Reproduce exactly the lines of this material that begin at the line with "Trace the way" and end at the line with "The orange object is", both included. Omit the pictures and everything else.
----- Records for this exercise
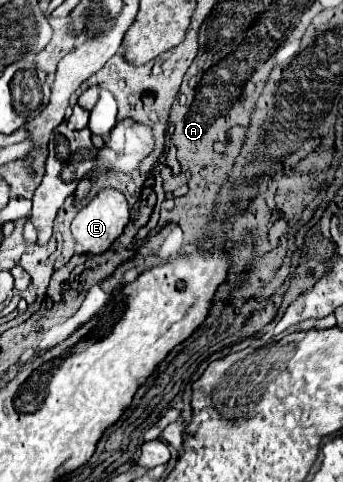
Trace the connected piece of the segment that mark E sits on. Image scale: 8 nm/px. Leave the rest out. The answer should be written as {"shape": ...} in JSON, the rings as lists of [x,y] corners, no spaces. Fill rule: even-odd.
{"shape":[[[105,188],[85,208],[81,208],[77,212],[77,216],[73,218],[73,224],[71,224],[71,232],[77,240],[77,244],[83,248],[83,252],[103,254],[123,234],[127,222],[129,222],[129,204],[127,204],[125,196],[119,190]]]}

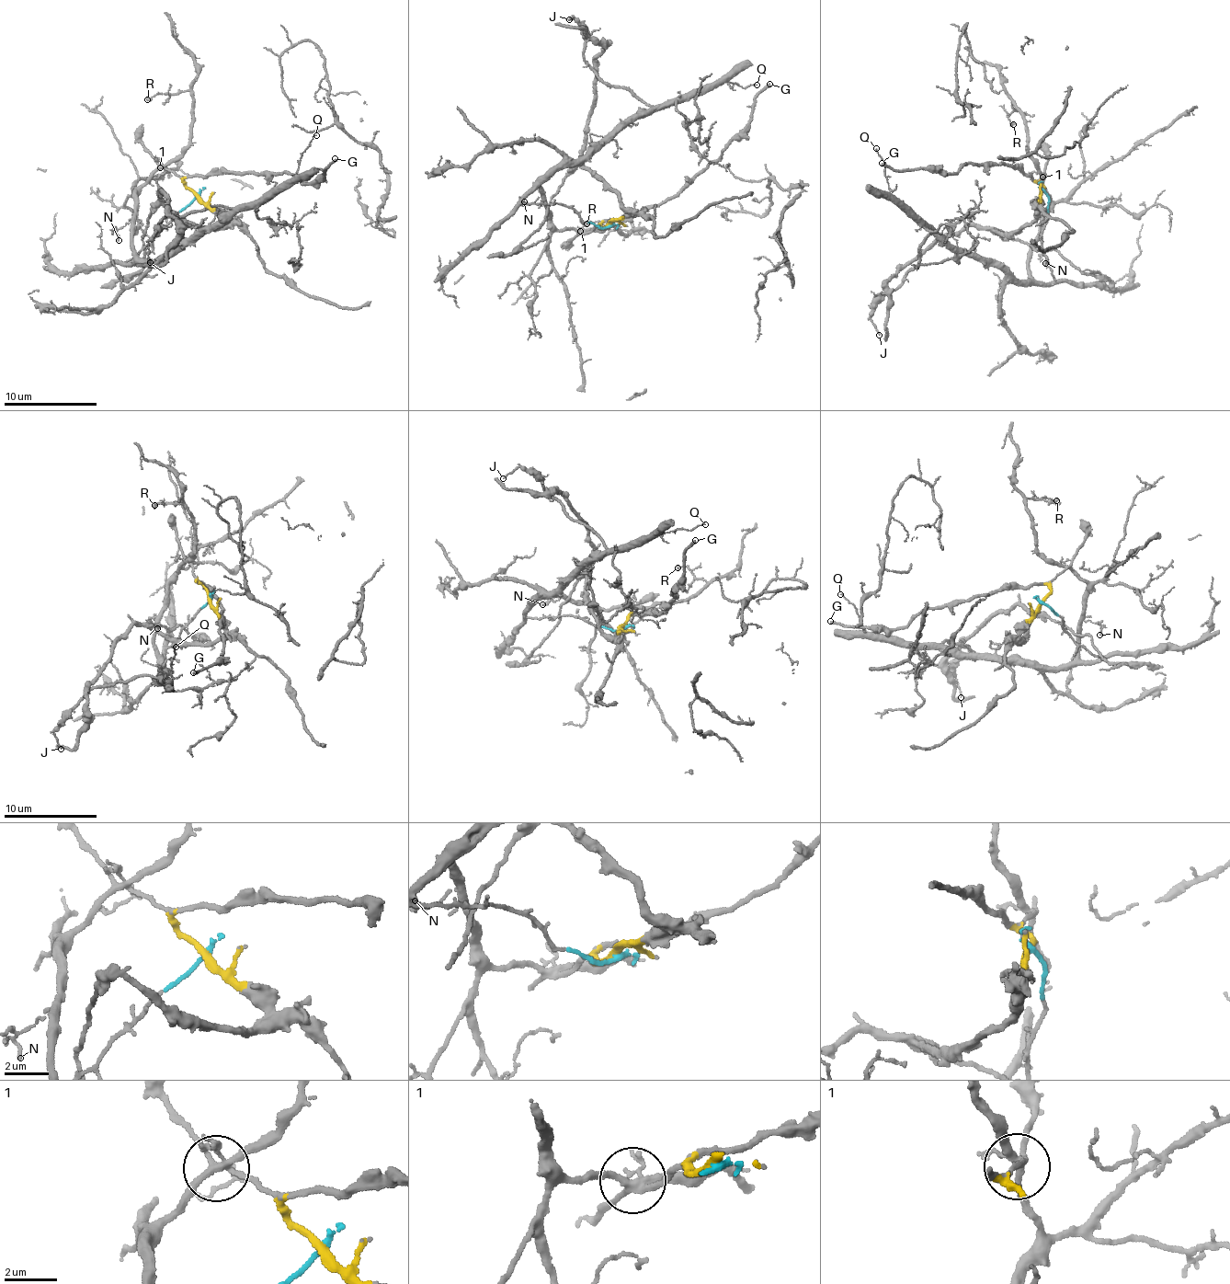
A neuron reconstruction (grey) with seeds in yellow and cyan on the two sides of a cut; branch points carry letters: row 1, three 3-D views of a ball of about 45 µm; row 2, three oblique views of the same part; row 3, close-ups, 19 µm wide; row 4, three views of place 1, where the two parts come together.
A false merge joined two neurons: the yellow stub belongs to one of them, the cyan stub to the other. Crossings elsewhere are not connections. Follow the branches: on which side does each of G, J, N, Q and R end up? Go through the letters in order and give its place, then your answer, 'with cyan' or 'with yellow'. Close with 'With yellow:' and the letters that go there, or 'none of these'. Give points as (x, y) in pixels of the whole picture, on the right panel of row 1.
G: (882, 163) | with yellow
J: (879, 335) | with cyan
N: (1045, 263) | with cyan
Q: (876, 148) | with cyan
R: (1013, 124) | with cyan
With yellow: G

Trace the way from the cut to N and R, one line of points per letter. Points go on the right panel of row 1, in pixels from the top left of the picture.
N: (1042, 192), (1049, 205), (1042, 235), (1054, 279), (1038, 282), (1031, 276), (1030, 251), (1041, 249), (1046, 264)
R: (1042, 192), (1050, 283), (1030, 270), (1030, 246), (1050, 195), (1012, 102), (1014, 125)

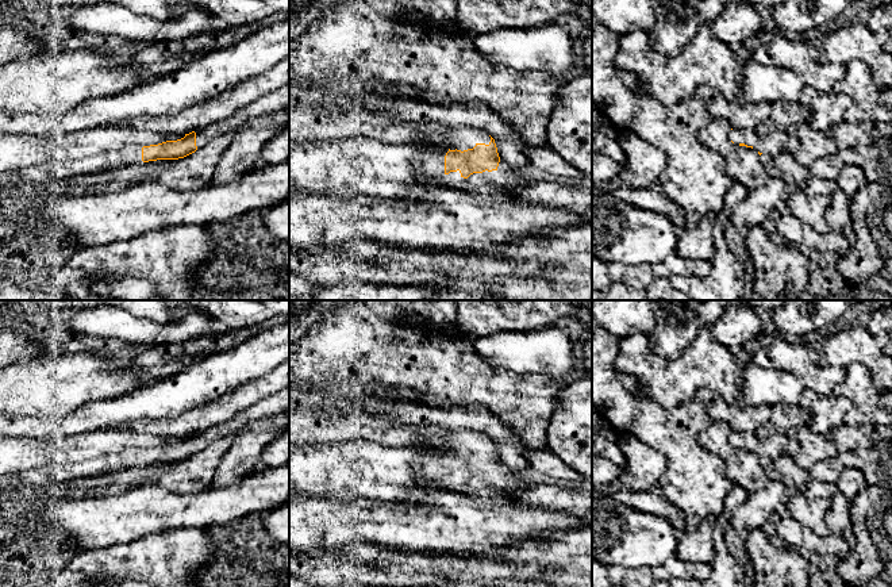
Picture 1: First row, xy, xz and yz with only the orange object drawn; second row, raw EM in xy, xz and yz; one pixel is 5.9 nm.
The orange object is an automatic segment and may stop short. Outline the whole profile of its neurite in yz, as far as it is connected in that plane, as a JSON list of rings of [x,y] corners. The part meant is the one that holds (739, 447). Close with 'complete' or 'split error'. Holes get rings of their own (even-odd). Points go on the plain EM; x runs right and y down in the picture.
----------
----- Records for this exercise
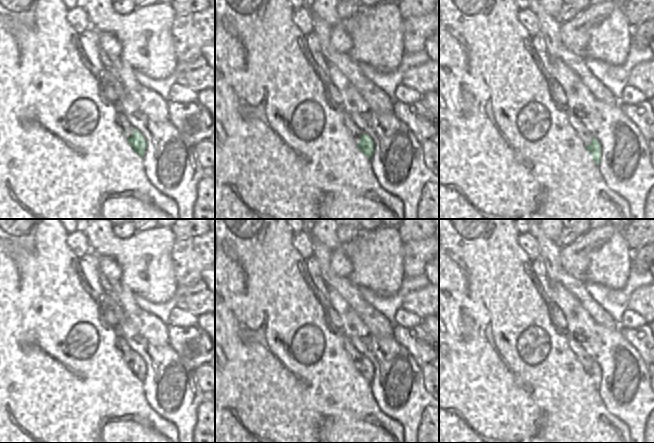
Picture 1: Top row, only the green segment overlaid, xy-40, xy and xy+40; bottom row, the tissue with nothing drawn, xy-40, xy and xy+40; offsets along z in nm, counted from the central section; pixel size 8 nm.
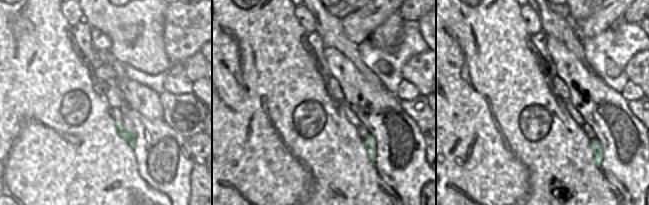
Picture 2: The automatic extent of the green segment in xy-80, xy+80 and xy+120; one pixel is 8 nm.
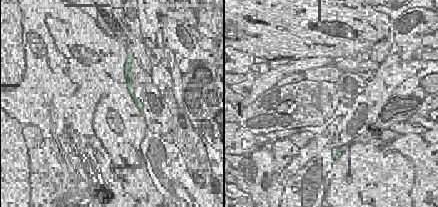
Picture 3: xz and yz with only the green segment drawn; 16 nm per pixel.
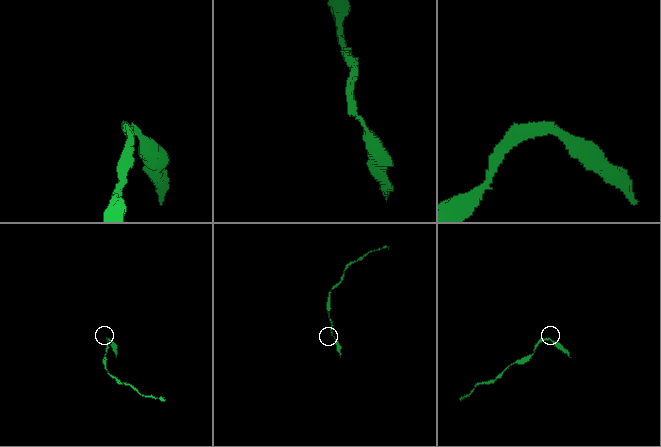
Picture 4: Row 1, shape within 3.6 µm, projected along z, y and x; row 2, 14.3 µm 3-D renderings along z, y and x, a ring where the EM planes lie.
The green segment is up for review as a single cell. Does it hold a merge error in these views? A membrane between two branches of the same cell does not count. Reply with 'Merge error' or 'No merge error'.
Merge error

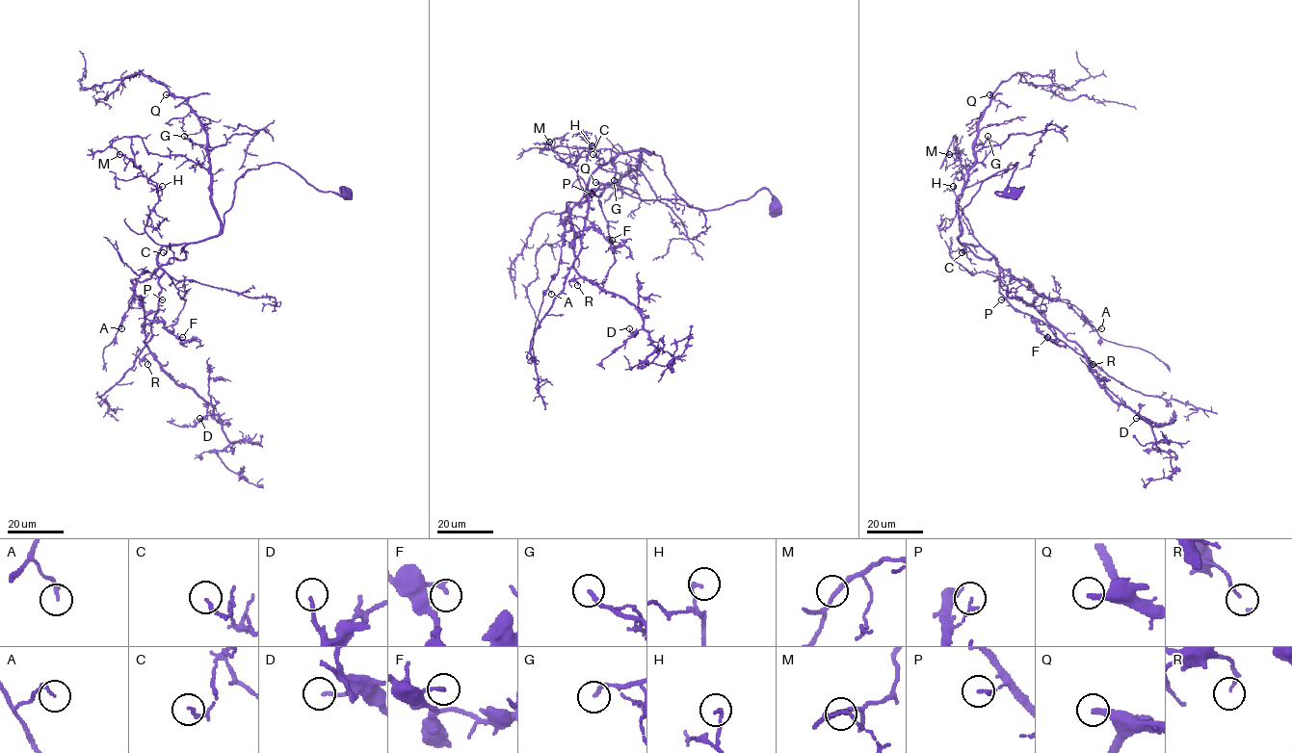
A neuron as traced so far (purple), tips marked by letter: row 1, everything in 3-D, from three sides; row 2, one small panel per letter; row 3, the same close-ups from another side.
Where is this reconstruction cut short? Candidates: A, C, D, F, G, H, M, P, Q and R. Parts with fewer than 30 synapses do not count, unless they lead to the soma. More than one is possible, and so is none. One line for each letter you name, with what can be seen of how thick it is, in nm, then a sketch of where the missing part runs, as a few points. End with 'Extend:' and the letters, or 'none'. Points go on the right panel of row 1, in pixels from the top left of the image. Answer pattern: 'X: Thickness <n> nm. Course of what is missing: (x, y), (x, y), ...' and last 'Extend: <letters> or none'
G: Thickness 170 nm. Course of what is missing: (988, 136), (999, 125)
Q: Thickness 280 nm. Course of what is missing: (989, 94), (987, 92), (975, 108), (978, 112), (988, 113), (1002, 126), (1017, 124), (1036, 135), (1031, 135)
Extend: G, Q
----------
----- Records for this exercise
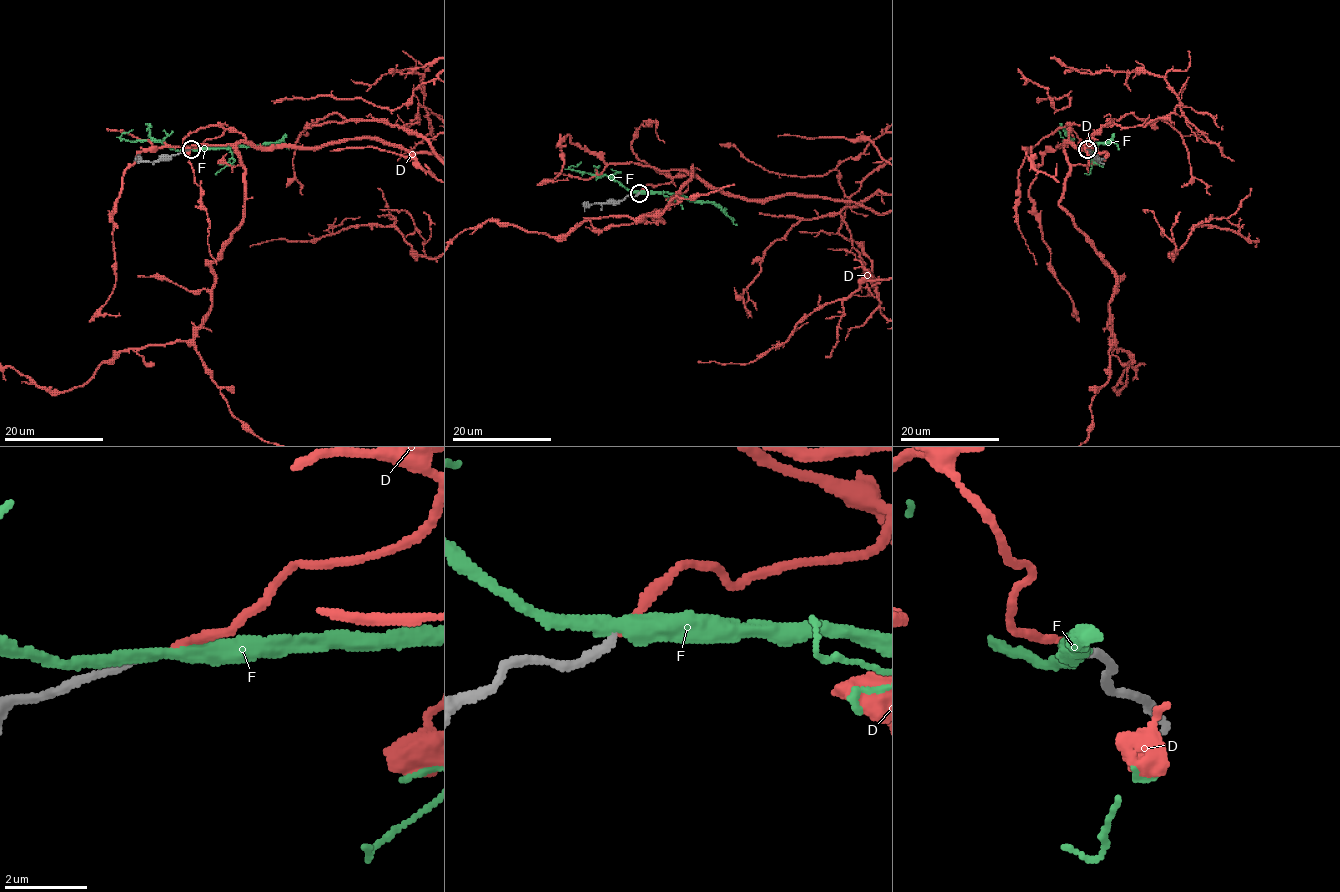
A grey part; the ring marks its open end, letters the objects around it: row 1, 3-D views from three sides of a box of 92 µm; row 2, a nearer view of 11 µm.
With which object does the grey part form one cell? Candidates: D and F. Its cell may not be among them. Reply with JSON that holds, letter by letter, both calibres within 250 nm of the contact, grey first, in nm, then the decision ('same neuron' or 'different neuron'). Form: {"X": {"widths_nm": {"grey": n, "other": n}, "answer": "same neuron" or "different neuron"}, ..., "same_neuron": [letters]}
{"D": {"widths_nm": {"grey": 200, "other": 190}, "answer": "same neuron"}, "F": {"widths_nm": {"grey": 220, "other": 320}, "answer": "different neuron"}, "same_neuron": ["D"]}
----------
#### [Response to this task]
Trace the way from the cut to N and R, one line of points per letter. Points go on the right panel of row 1, in pixels from the top left of the picture.
N: (1042, 192), (1049, 205), (1042, 235), (1054, 279), (1038, 282), (1031, 276), (1030, 251), (1041, 249), (1046, 264)
R: (1042, 192), (1050, 283), (1030, 270), (1030, 246), (1050, 195), (1012, 102), (1014, 125)

Picture 1: First row, xy, xz and yz with only the orange object drawn; second row, raw EM in xy, xz and yz; one pixel is 5.9 nm.
The orange object is an automatic segment and may stop short. Outline the whole profile of its neurite in yz, as far as it is connected in that plane, as a JSON list of rings of [x,y] corners. The part meant is the one that holds (739, 447). Close with 'complete' or 'split error'. Holes get rings of their own (even-odd). Points go on the plain EM; x runs right and y down in the picture.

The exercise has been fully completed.